韓国の親北朝鮮系雑誌「民族21」6月号が金正日(キムジョンイル)総書記の後継者は三男、正雲(ジョンウン)氏(26)
と断定していることが29日、わかった。西側で北朝鮮と最も太いパイプを持つ雑誌が、タブーであるポスト金正日特集を
組むこと自体が異例で、平壌指導部の「お墨付き」か?と関係者の注目を集めている。
表紙には<北の後継者金正雲 “後継指導体制”樹立始まる>の見出し。14ページの大特集は<国内外のさまざまな
ルートを通じて確認した>と前置き、<昨年末に革命2世代の核心である最高指導部が正雲氏を後継者として推戴(すい
たい)、建議し、これを金総書記が受け入れた>と伝える。70年代初め、金総書記が金日成(キムイルソン)主席の後継
に決まった時も、革命1世代の老幹部ら最高指導部の推薦を父が同意した。
「民族21のような友好雑誌が、後継者を断定するとは……。総連系の活動家も多く読むので、影響は大きい」。平壌駐在
の経験もある、在日本朝鮮人総連合会(朝鮮総連)の機関紙「朝鮮新報」の元記者も驚く。
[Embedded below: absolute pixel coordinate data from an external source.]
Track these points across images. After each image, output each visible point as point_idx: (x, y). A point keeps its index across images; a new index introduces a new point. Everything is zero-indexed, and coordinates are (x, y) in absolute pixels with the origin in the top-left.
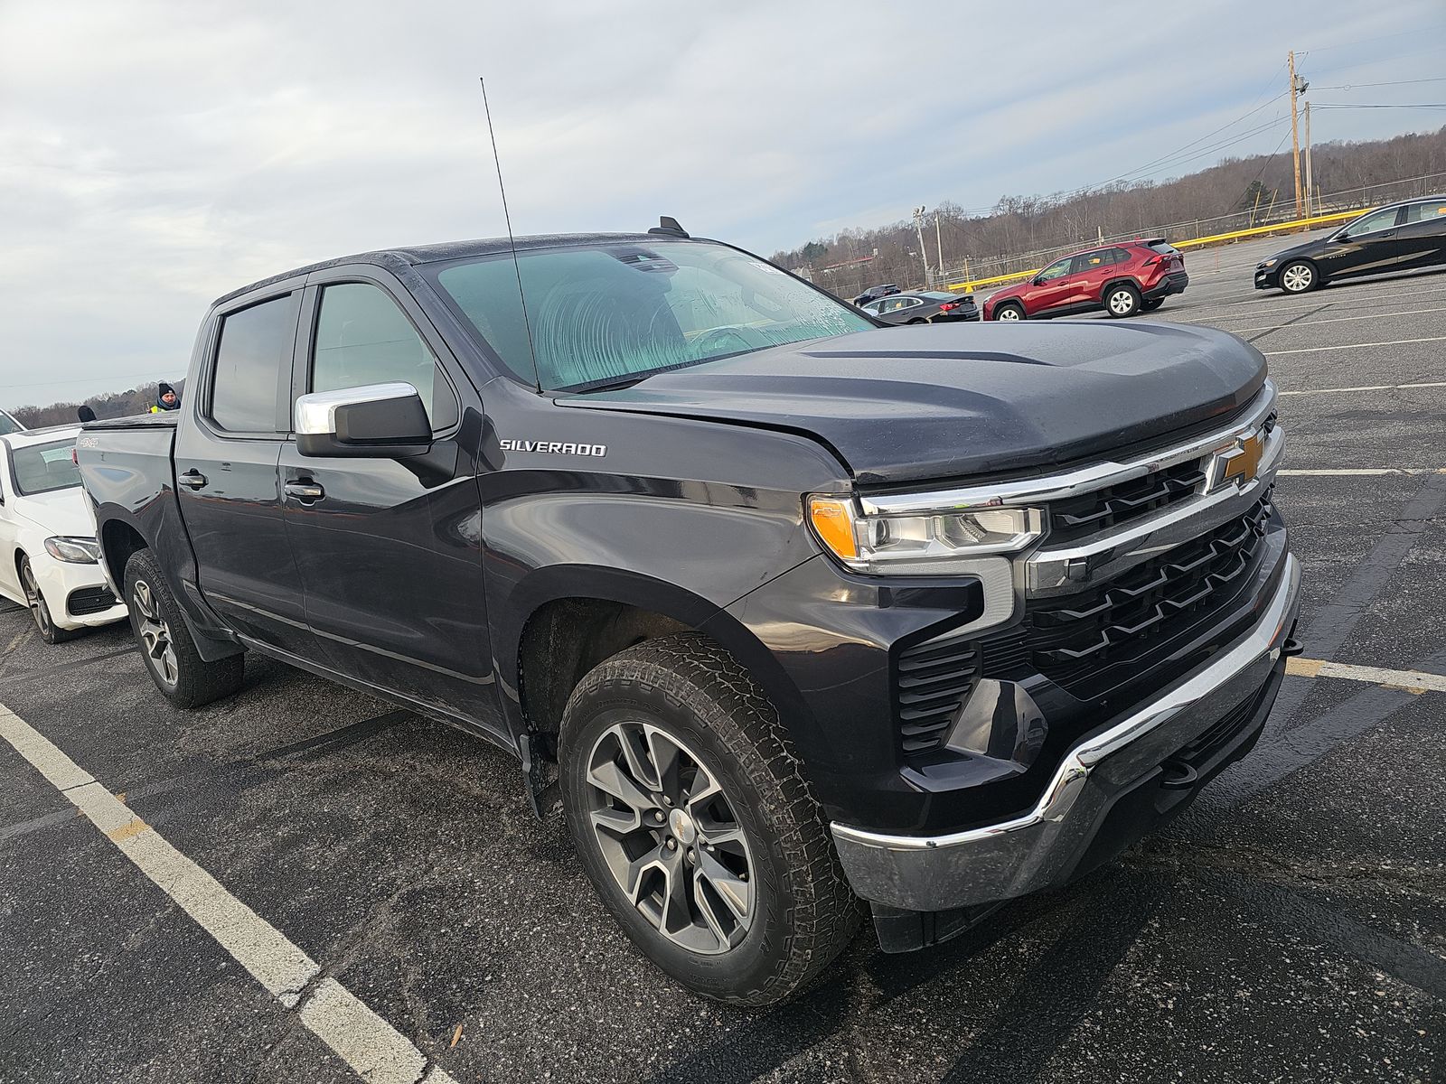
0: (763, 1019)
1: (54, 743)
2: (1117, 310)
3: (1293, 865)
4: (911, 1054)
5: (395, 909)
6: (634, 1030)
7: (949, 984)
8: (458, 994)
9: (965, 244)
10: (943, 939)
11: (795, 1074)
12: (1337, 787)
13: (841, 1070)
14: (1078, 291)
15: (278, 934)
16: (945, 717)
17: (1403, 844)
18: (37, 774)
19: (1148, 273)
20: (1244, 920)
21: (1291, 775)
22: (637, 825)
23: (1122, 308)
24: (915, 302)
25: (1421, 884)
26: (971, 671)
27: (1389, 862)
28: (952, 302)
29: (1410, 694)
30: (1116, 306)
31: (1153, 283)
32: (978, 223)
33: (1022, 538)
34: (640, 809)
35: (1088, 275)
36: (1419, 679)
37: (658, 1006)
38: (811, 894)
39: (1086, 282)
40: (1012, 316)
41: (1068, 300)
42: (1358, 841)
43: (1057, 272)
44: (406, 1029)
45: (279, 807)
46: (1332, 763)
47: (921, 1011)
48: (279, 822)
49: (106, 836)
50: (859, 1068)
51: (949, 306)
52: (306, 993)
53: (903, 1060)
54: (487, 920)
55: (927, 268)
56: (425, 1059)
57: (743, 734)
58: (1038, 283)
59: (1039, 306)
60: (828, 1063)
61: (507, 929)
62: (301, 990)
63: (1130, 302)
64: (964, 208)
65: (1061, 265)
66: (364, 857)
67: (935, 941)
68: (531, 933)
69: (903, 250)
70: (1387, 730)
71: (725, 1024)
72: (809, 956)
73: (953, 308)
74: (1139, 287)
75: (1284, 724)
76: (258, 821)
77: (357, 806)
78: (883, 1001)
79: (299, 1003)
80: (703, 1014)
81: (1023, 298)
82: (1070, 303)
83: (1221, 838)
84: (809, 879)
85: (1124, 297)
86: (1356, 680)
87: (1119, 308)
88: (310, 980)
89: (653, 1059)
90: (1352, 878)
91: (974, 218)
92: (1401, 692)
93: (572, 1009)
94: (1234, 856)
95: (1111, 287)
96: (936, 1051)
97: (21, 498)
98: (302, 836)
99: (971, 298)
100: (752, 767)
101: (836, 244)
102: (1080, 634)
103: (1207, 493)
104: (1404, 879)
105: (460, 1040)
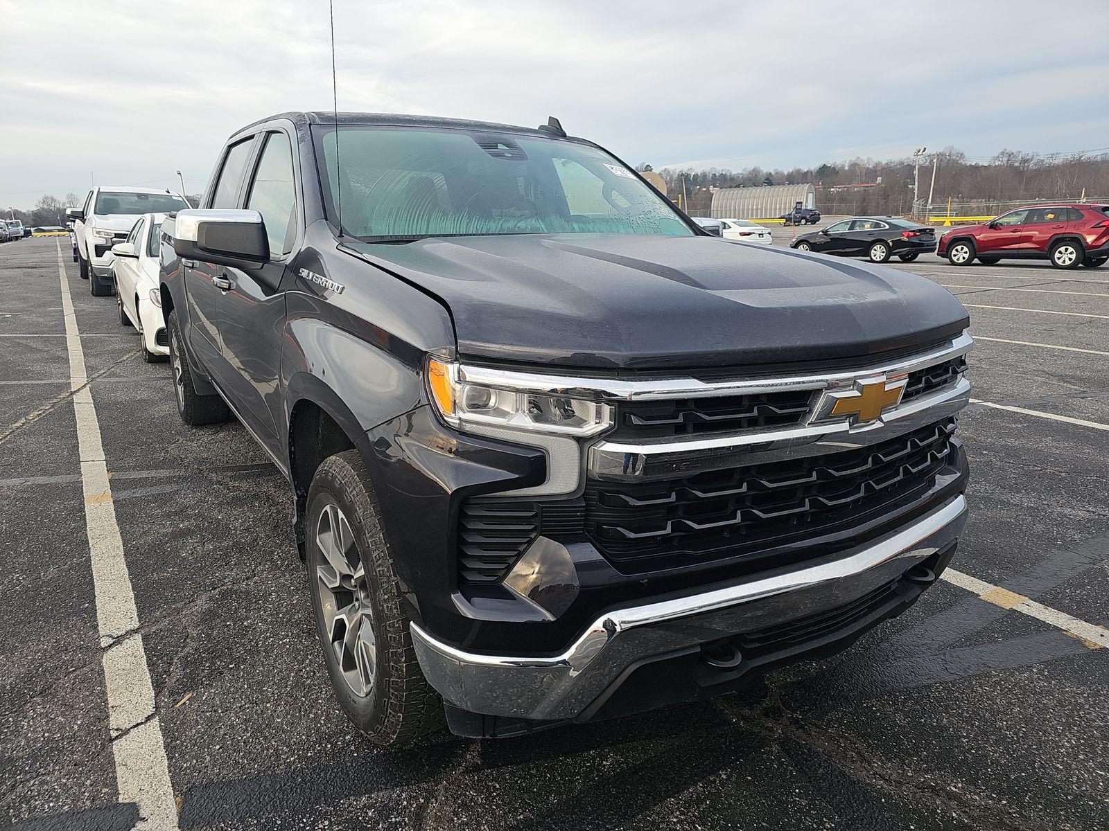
0: (384, 755)
1: (101, 428)
2: (1060, 262)
3: (874, 762)
4: (467, 816)
5: (210, 599)
6: (296, 734)
7: (534, 772)
8: (206, 671)
9: (959, 186)
10: (500, 736)
11: (376, 803)
12: (959, 707)
13: (410, 811)
14: (1028, 239)
15: (131, 594)
16: (506, 560)
17: (983, 774)
18: (76, 447)
19: (1096, 234)
20: (799, 795)
21: (928, 687)
22: (337, 584)
23: (1064, 261)
24: (882, 226)
25: (976, 813)
26: (531, 527)
27: (960, 785)
28: (913, 231)
29: (1084, 646)
30: (1059, 258)
31: (1099, 243)
32: (976, 168)
33: (593, 427)
34: (340, 573)
35: (1040, 227)
36: (1102, 636)
37: (322, 722)
38: (403, 671)
39: (1037, 233)
40: (964, 251)
41: (1016, 246)
42: (946, 760)
43: (1013, 220)
44: (158, 686)
45: (192, 508)
46: (971, 687)
47: (498, 786)
48: (188, 517)
49: (84, 499)
50: (425, 814)
51: (911, 234)
52: (118, 640)
53: (458, 819)
54: (260, 624)
55: (916, 199)
56: (154, 710)
57: (381, 535)
58: (993, 226)
59: (988, 247)
60: (405, 803)
61: (268, 634)
62: (118, 637)
63: (1073, 257)
64: (966, 154)
65: (1020, 214)
66: (218, 556)
67: (495, 735)
68: (281, 642)
69: (904, 182)
70: (1040, 672)
71: (357, 750)
72: (401, 719)
73: (914, 236)
74: (1084, 245)
75: (951, 642)
76: (175, 513)
77: (238, 520)
78: (477, 769)
79: (110, 646)
80: (348, 737)
81: (976, 237)
82: (1019, 249)
83: (829, 722)
84: (403, 660)
85: (1069, 252)
86: (1044, 622)
87: (1062, 260)
88: (127, 632)
89: (292, 759)
90: (919, 789)
91: (973, 164)
92: (1078, 642)
93: (268, 705)
94: (831, 739)
95: (1059, 241)
96: (486, 820)
97: (150, 258)
98: (193, 531)
99: (932, 230)
100: (380, 562)
101: (847, 168)
102: (642, 520)
103: (809, 424)
104: (962, 804)
105: (184, 703)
「民族21」は01年、前年の初
の南北首脳会談を受けて創刊された。著名な歴史学者、姜萬吉(カンマンギル)氏らが顧問で、北を包容する太陽政策を
支持する人々に読まれている。記者を平壌に派遣して現地ルポも掲載、北当局から厚遇を受けているのは明らかだ。
特集は前回の世襲時との比較など背景説明に誌面を費やし、正雲氏の経歴は<ベールに包まれている>と記すのみ。
後継者と断じた根拠は乏しい。ミサイル発射と2度目の地下核実験で世界を恫喝(どうかつ)、国内では「150日戦闘」で
経済再建を図る北朝鮮。慶応大学専任講師の礒崎敦仁さん(北朝鮮政治)は「いずれも後継者の実績作りともからんで
いる可能性があり、『民族21』の特集は大いに注目される。研究、検討すべきだ」と話す。